> [Material provided]:
────────
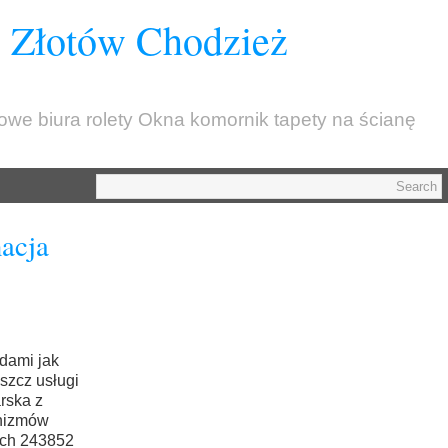
z Złotów Chodzież
kowe biura rolety Okna komornik tapety na ścianę
acja
dami jak
szcz usługi
rska z
enizmów
ach 243852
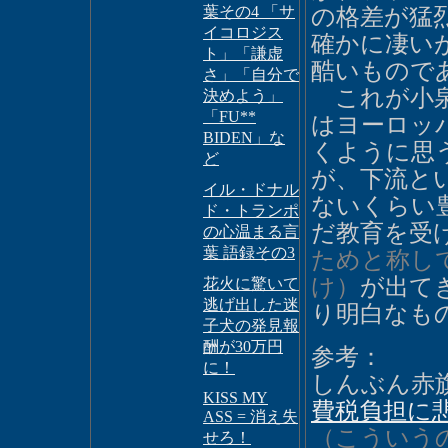
葉その4 「サ
の格差が猛
イコロジス
確かに凄い
ト」「謙虚
酷いもので
さ」「自分で
これが小泉
決めよう」
「FU**
はヨーロッ
BIDEN」な
くように思
ど
が、下流と
イル・ドナル
ないくらい
ド・トランポ
だ教育を受
の心温まる言
葉 語録その3
ためと称し
け）
が出て
花火に驚いて
逃げ出した迷
り明白なも
子犬の発見報
酬が30万円
参考：
に！
しんぶん赤旗
KISS MY
費税負担に悲
ASS = 消え失
（こういう
せろ！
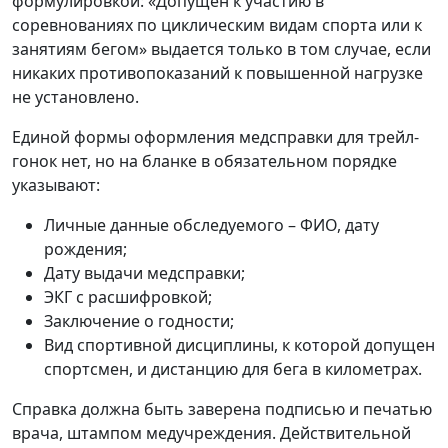
формулировкой: «Допущен к участию в
соревнованиях по циклическим видам спорта или к
занятиям бегом» выдается только в том случае, если
никаких противопоказаний к повышенной нагрузке
не установлено.
Единой формы оформления медсправки для трейл-
гонок нет, но на бланке в обязательном порядке
указывают:
Личные данные обследуемого – ФИО, дату
рождения;
Дату выдачи медсправки;
ЭКГ с расшифровкой;
Заключение о годности;
Вид спортивной дисциплины, к которой допущен
спортсмен, и дистанцию для бега в километрах.
Справка должна быть заверена подписью и печатью
врача, штампом медучреждения. Действительной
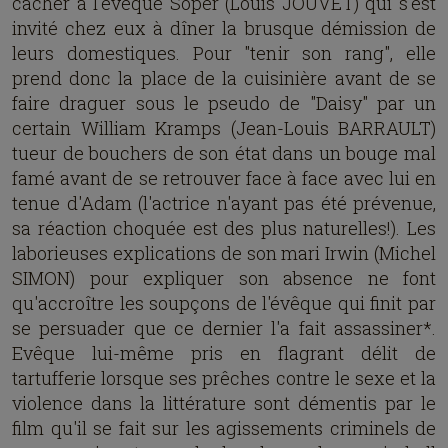
cacher à l'évêque Soper (Louis JOUVET) qui s'est
invité chez eux à dîner la brusque démission de
leurs domestiques. Pour "tenir son rang", elle
prend donc la place de la cuisinière avant de se
faire draguer sous le pseudo de "Daisy" par un
certain William Kramps (Jean-Louis BARRAULT)
tueur de bouchers de son état dans un bouge mal
famé avant de se retrouver face à face avec lui en
tenue d'Adam (l'actrice n'ayant pas été prévenue,
sa réaction choquée est des plus naturelles!). Les
laborieuses explications de son mari Irwin (Michel
SIMON) pour expliquer son absence ne font
qu'accroître les soupçons de l'évêque qui finit par
se persuader que ce dernier l'a fait assassiner*.
Evêque lui-même pris en flagrant délit de
tartufferie lorsque ses prêches contre le sexe et la
violence dans la littérature sont démentis par le
film qu'il se fait sur les agissements criminels de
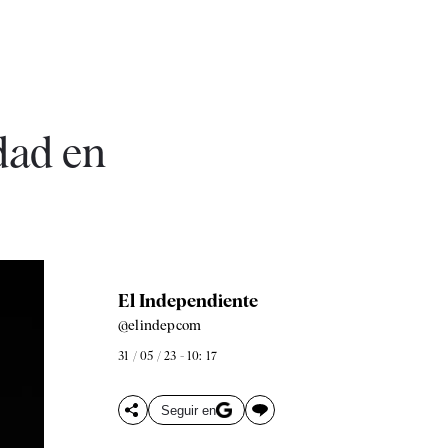
dad en
El Independiente
@elindepcom
31 / 05 / 23 - 10: 17
Seguir en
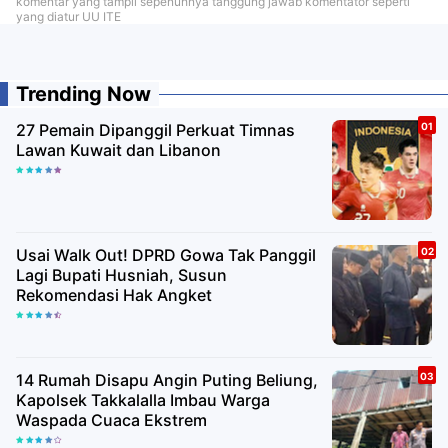
komentar yang tampil sepenuhnya tanggung jawab komentator seperti
yang diatur UU ITE
Trending Now
27 Pemain Dipanggil Perkuat Timnas
Lawan Kuwait dan Libanon
Usai Walk Out! DPRD Gowa Tak Panggil
Lagi Bupati Husniah, Susun
Rekomendasi Hak Angket
14 Rumah Disapu Angin Puting Beliung,
Kapolsek Takkalalla Imbau Warga
Waspada Cuaca Ekstrem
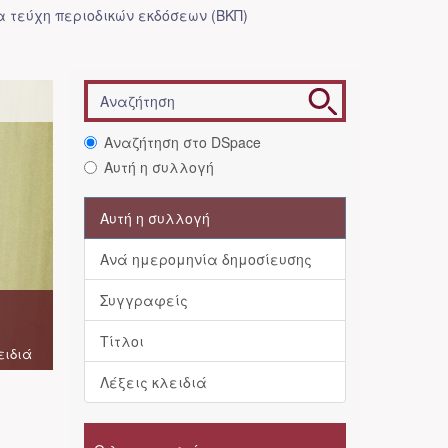
 τεύχη περιοδικών εκδόσεων (ΒΚΠ)
Αναζήτηση στο DSpace
Αυτή η συλλογή
Αυτή η συλλογή
Ανά ημερομηνία δημοσίευσης
Συγγραφείς
Τίτλοι
ειδιά
Λέξεις κλειδιά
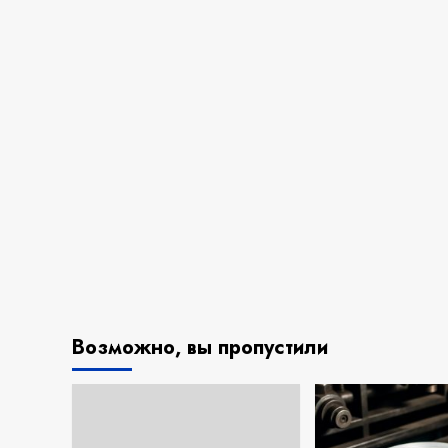
Возможно, вы пропустили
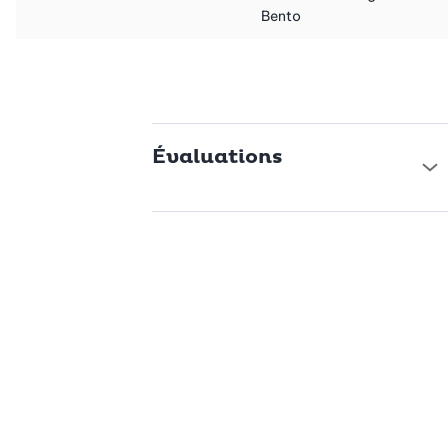
Bento
Évaluations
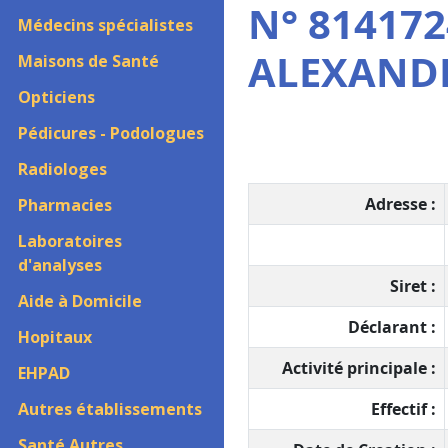
N° 814172
Médecins spécialistes
ALEXAND
Maisons de Santé
Opticiens
Pédicures - Podologues
Radiologes
Adresse :
Pharmacies
Laboratoires
d'analyses
Siret :
Aide à Domicile
Déclarant :
Hopitaux
Activité principale :
EHPAD
Autres établissements
Effectif :
Santé Autres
────────
> [Instruction]:
Each line in the material above that mentions the word "fait" must be copied.

> [Exercise solution]:
se persuader que ce dernier l'a fait assassiner*.
film qu'il se fait sur les agissements criminels de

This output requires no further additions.